While financial strains are easing, the ministry still wants to reduce the budget shortfall by one percentage point each year to balance the books by 2020. Russia stands to earn about 1 trillion rubles (S$23.09 billion) more than planned next year if crude averages US$10 higher than the US$40 oil price used to calculate the budget for the next three years, according to Siluanov.

Oil prices have climbed about 17 per cent since the Organization of Petroleum Exporting Countries announced its first production cuts in eight years late last month as it seeks to end a three-year glut that the group admits lasted longer than it expected. The accord was widened on Dec 10 when 11 non-members signed up as well.

Russia's Urals export blend usually trades at a discount to Brent, which was near US$54 in London on Thursday.

"Improvements in oil prices, in our view, aren't structural in character," Mr Siluanov told reporters in Moscow on Wednesday.
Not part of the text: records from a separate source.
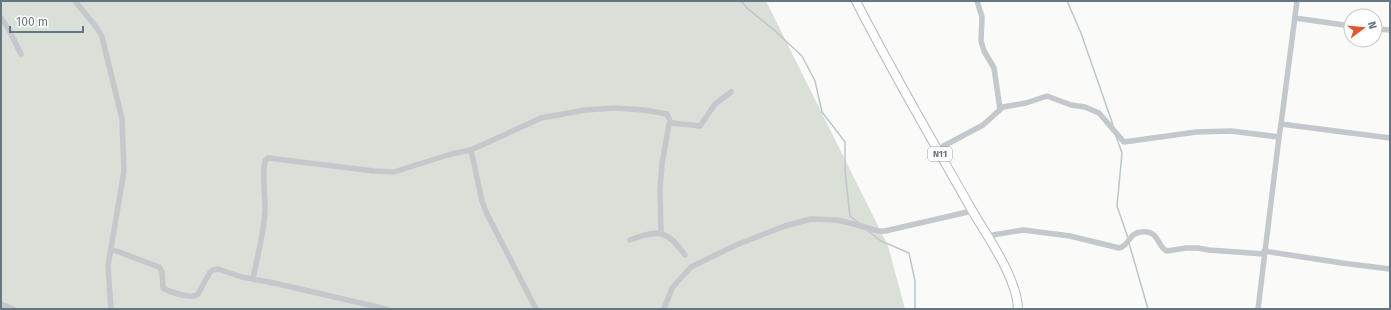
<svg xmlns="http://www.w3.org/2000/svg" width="1391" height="310" viewBox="0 0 1391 310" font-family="'Fira Sans',sans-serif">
  <rect width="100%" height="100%" fill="#fafaf8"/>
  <path fill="#dadfd7" d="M1,1H766L888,246L905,309H1Z"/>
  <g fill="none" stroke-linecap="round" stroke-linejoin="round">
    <g stroke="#bbc7cb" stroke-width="1.5">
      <path d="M542,1H550"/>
      <path d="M741,1L748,9L773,29L802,56L815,81L822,112L845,142V171L850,216L859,223"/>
      <path d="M1067,1L1081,33L1113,125"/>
      <path d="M1116,136L1122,153L1117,206L1128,238"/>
      <path d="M868,231L881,241L909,253L915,281V309"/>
      <path d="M1129,243L1148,309"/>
    </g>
    <defs>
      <path id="highway" d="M856,1C891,70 931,138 969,205C985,234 1017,276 1018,309"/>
    </defs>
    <use href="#highway" stroke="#b4b9bd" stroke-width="10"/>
    <g stroke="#c3c8cc" stroke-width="5.5">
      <path d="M75,1L97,28L102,37L122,119L124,171L108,266L111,309"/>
      <path d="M977,1L982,17L981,41L984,51L994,68L1000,109"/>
      <path d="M1,18L8,28L21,54"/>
      <path d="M1295,18L1351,26"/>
      <path d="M1375,29L1390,30"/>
      <path d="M1281,124L1390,138"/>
      <path d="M938,149L983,125L1003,107L1026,103L1047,96L1071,105L1085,107L1099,113L1124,142L1196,132L1231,131L1279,137"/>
      <path d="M471,150L482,201L487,214L536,309"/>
      <path d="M661,233L660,189L662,164L669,124L673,123L700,126L715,104L731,92"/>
      <path d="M987,236L1023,230L1070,236L1119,248C1130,246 1128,233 1141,232C1160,230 1156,246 1167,251L1186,248H1198L1209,250L1264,254"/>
      <path d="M630,240C659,229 667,230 685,255"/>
      <path d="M111,249L159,267L162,272L163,288C170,292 192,300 198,294L210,272L213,270L218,269L242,277L274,283L386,309"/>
      <path d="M1264,251L1342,263L1390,269"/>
      <path d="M253,279C257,257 265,229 265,208C265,192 262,176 265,161L268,158L374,171L394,172L451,154L471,150L541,118L585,110L615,108L644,110L667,114L671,123"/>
      <path d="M1,304L13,309"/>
      <path d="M664,309L672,288L691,267L736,245L785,226L811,219L837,220L854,224L878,231H885L972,211"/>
      <path d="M1258,309L1279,137L1281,124L1297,1"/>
    </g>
    <use href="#highway" stroke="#fff" stroke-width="8"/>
  </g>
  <g text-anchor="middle" stroke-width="4" stroke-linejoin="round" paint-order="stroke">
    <rect fill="#fff" stroke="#939fa8" stroke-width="1" x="928" y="147" width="24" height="14" rx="3"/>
    <g font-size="9" font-weight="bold" fill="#657683">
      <text x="940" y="157">N11</text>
    </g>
  </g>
  <rect width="1391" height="310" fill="none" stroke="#657683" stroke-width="4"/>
  <g transform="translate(1363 28) rotate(74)"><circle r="19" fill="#ffffff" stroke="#c1c8cd"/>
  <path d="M0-3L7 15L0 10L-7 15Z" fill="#e4572e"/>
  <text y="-6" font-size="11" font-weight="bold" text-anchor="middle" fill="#657683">N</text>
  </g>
  <path d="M10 26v6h73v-6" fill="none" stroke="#657683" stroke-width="2"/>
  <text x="16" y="26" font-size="12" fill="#657683" stroke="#ffffff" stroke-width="3" paint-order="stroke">100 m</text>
</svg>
"Rather, it's a reaction to the limits on oil output adopted by Opec countries for half a year."

With nations including Russia joining Opec's pledge to reduce output, and Saudi Arabia surprising the market by saying it will cut more than previously agreed, analysts say oil may climb to US$60 a barrel for the first time in almost a year and a half.

But the planned reductions exclude producers such as the US and Canada, which have benefited from a shale boom. The number of active rigs drilling for crude in America has already climbed to the highest since January.

While crude may rise to over US$60 a barrel if Opec members and other nations cut production as promised, a rebound in US shale output would bring prices back to US$55, according to Goldman Sachs Group Inc.

Saudi Energy Minister Khalid al-Falih has said that he didn't expect a big supply response from American shale producers in 2017. Crude output at major US shale plays is already poised to climb for the first time in six months.

Some Russian officials are more sanguine.

"There's no need to fear that shale oil will be a source of competition," Energy Minister Alexander Novak told reporters in Tokyo Thursday.

Current prices aren't enough to stimulate shale-oil output in volumes that would have an "extraordinary" impact on the market, he said.

Russia's 2017-2019 draft budget that won approval from lawmakers now awaits President Vladimir Putin's signature. Under its terms, the government will cap nominal spending near this year's level and plans no major stimulus to support domestic demand.

The challenge of fiscal consolidation is among the risks for the central bank as it tries to reach its four per cent inflation target by the end of next year.

"The slightest improvement in the environment brings back calls to increase spending," said Evgeny Koshelev, an analyst at Societe Generale SA's Rosbank PJSC unit in Moscow.

"That undermines the quality of budget planning and is rather bad for inflation."